Introduction
This paper asks when Christian practice was adopted in Viking Age Scotland. It focuses on the Northern Isles, Orkney and Shetland, which ultimately emerged as the medieval earldom of Orkney (Crawford 1987). The chronological range is from the initial phase of Norse settlement in the mid ninth century (Graham-Campbell 1998: 106; Barrett in press) to the establishment of a formal bishopric around AD 1048 (Morris 1996: 188).
It is useful to begin with three general observations. First, the available evidence is meagre from a pan-European perspective. Richard Fletcher's (1997: 375) 562 page volume, The Conversion of Europe, relegates it to a single pithy paragraph. Nevertheless, the region is important, both in a particularistic sense and as a possible route for early transmission of Christian ideology to Norway and elsewhere in the Norse North Atlantic (e.g. Myhre 1993; Solli 1996; Vésteinsson 1999: 18). It is worth extracting what one reasonably can, accepting that the result must presently serve as a heuristic tool.
Second, any attempt to define and recognise ‘Christianisation’ must confront fundamental epistemological issues. Was it the adoption of a mentalité (e.g. Lönnroth 1987: 27), a political ideology (Earle 1997: 143; Carver 1998: 11) or both? Did either exist as discrete facets of experience and action in early historic Britain? Can patterns in material culture provide unambiguous evidence of Christian practice as mentalité or ideology (Abrams 1998: 115–6; Carver 1998: 13–6)? These questions are probably unanswerable in the abstract, but must be confronted in concrete terms within the specific context of Viking Age Scotland.
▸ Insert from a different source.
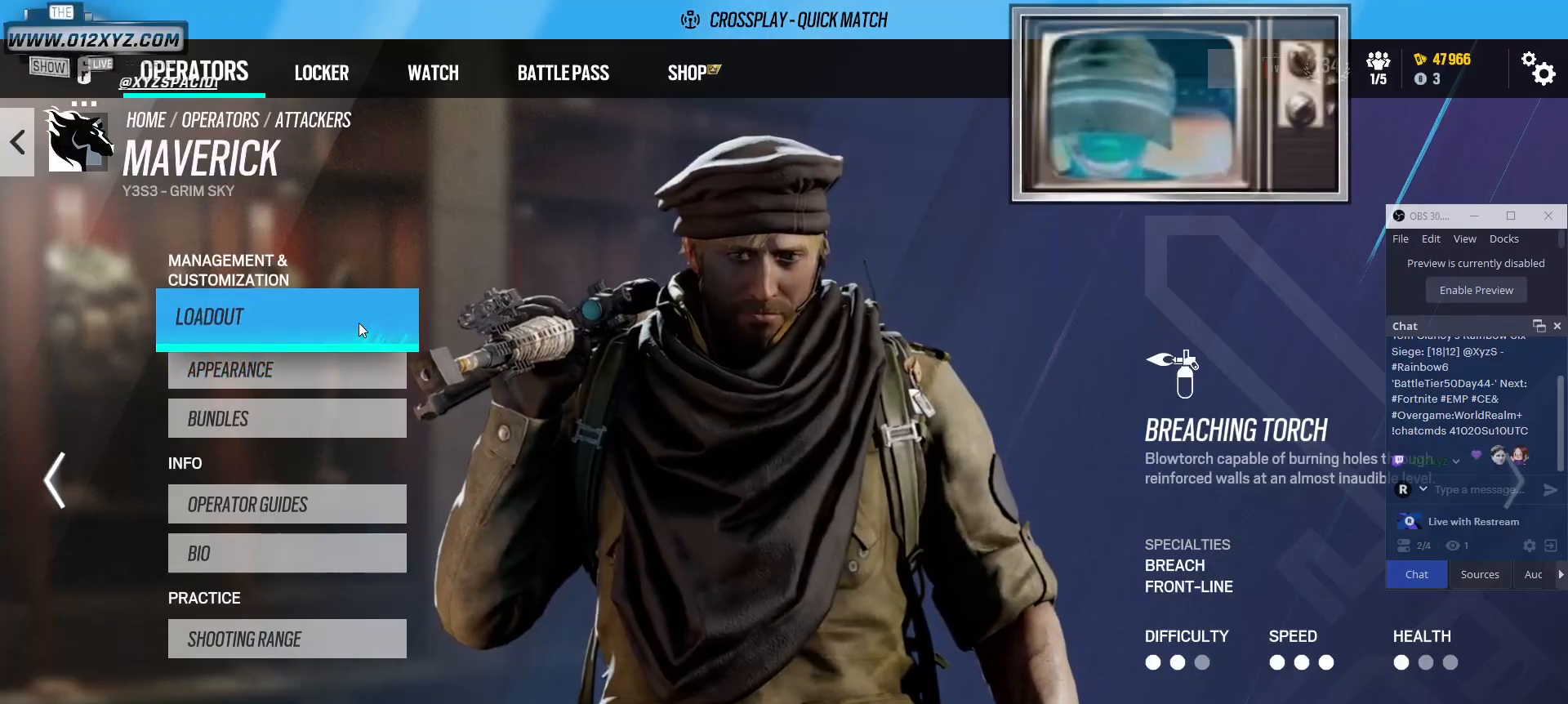
{"keys": [], "mouse": [], "events": []}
Third, the study of early Christianity in northern Scotland has a complex historiography far too lengthy to review here. Much of the relevant work has been summarised by Christopher Morris (1996; see also Smith 2001: 9–14), who identifies two broad models. The first follows medieval Icelandic tradition regarding the forced conversion of Earl Sigurd Hlodvisson of Orkney by Olaf Tryggvason c.AD 995 and Adam of Bremen's account that a bishopric was subsequently established at Birsay, by Earl Thorfinn Sigurdarson, around AD 1048. Despite its attractive simplicity, this traditional account has long been challenged by a second, alternative, view that Christianity was also practised earlier in Norse Scotland (e.g. Wainwright 1962: 158; Stevenson 1981; Lamb 1995).